State gets F on disclosure

Betsy Z. Russell Staff writer

Idaho is one of just three states in the nation that require no personal financial disclosure from its state Supreme Court justices, and one of four that require none from its governor, according to a new survey of states.

That makes Idaho the only state in the nation with no such requirements for top officials of any of its three branches of government. An earlier study by the same organization, the Center for Public Integrity, found that Idaho was one of just four states with no financial disclosure requirements for state legislators.

By contrast, Washington topped the new survey with the strictest financial disclosure requirements for its governor among all the states. Washington also was judged the most stringent in requiring disclosure from lawmakers.

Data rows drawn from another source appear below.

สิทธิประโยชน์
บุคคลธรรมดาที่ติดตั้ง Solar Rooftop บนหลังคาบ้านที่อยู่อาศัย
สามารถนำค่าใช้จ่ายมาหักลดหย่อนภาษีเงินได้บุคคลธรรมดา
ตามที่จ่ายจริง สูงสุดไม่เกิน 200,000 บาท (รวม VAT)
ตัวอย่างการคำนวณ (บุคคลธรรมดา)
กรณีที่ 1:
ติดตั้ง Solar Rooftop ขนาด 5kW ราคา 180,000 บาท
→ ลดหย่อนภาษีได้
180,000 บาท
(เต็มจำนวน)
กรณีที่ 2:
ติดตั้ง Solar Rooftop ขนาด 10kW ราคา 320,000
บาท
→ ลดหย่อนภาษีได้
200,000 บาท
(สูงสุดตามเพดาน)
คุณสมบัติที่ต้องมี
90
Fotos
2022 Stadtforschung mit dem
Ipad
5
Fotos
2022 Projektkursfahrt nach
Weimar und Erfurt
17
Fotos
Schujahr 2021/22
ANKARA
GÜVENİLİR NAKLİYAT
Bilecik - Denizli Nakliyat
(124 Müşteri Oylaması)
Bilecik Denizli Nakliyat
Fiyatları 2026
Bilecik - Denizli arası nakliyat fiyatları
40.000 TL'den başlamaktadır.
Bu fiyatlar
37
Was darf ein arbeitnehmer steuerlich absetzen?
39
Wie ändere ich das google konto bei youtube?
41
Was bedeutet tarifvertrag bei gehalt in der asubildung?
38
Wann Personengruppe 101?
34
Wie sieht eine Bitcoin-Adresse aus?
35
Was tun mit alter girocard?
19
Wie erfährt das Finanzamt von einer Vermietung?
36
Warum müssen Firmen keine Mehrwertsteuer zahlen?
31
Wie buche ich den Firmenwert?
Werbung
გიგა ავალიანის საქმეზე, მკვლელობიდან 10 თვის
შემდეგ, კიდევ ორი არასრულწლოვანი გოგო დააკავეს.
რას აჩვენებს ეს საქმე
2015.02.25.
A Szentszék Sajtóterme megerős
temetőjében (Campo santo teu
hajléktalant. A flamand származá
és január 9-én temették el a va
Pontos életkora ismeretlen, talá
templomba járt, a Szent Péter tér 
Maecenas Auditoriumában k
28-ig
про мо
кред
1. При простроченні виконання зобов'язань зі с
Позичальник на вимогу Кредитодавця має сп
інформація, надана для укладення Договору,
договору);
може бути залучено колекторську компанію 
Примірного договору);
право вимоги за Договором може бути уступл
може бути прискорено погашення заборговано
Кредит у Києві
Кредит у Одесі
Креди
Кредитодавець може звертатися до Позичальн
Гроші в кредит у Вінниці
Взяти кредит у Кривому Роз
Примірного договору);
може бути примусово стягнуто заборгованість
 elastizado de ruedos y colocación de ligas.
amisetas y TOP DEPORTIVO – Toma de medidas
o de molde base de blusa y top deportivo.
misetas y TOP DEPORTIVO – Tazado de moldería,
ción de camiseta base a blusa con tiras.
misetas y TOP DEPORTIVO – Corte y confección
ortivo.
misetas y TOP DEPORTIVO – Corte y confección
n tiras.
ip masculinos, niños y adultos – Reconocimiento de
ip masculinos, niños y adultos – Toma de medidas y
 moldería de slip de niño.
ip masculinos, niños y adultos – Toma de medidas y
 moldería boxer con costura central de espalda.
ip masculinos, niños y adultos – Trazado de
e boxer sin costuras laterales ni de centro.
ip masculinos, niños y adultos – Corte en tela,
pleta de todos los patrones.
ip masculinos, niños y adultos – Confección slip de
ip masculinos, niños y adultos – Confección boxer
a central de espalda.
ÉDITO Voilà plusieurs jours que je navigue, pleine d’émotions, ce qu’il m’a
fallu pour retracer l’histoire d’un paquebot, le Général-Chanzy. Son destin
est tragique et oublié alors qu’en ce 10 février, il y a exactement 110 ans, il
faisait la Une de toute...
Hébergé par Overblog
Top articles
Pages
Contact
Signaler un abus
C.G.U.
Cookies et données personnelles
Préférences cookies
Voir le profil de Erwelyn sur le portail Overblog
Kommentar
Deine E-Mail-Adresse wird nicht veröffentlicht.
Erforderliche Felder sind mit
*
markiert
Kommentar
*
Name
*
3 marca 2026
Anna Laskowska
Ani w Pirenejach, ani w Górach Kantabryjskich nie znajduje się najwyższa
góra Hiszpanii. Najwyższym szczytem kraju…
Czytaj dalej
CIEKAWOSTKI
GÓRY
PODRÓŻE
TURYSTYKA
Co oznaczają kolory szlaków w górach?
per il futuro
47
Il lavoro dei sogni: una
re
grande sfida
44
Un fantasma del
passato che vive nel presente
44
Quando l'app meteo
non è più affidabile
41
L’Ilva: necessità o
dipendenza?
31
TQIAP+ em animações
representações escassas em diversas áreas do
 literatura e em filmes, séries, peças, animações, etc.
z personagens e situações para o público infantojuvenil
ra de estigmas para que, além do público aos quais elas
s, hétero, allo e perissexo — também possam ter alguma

“Washington was the only state to receive an ‘A’ grade in the Center’s analysis because it provided the most information to the public on its governor’s personal income and investments,” the center wrote in its report. “Eight states scored in the ‘B’ range, while 20 states received Cs or Ds.”

Idaho’s grade in the survey was an F. But Sen. Denton Darrington, R-Declo, chairman of the Idaho Senate Judiciary Committee, said the survey results didn’t bother him.

“If somebody had a conflict of interest, a Supreme Court justice on a case, and they don’t recuse themselves, there’d be a lot of hell to pay, I think,” Darrington said. “I don’t know how far we want to get into personal stuff. I don’t know if the public is protected by it in a small state like Idaho.”

When the Center for Public Integrity compared state disclosure laws for legislators two years ago, Idaho had just come through an ethics scandal in its state Senate involving a senator who introduced a bill to enable his own convenience store to qualify for a state liquor license even though it was across from an elementary school. He didn’t disclose his interest and instead denied it. That senator, Jack Noble, resigned before an ethics vote could be held on whether to eject him from office.

At the time, many lawmakers were talking about moving toward requiring financial disclosure for Idaho legislators, but nothing has passed.

Darrington said he’s “lukewarm” on the idea. “I’m not averse to hearing proposals, but I’m not out waving the flag on it,” he said.

He’s not convinced that Idaho needs financial disclosure for its justices, governor or lawmakers. “What’s the difference between Supreme Court and governor and legislators?” Darrington asked.

“If the assumption is that because of their holdings there’s a conflict on their actions, there wouldn’t be any difference, because legislators act – just as I as a schoolteacher voted on school appropriations bills,” he said.

Oddly, the three states with no disclosure requirements for Supreme Court justices are all adjacent: Idaho, Montana and Utah.

The four without such requirements for their governors are Idaho, Michigan, Utah and Vermont.

The center noted a series of scandals in states across the country involving governors who either failed to make required disclosures or violated state rules on receiving costly gifts.

It also reported that although nearly all states require financial disclosures from their justices, many state residents are unaware that such disclosures exist, and researchers were told in some states that they were the first ever to ask to see them.

The center said the financial disclosure information helps keep citizens and voters informed about possible conflicts of interest in decisions made by elected officials.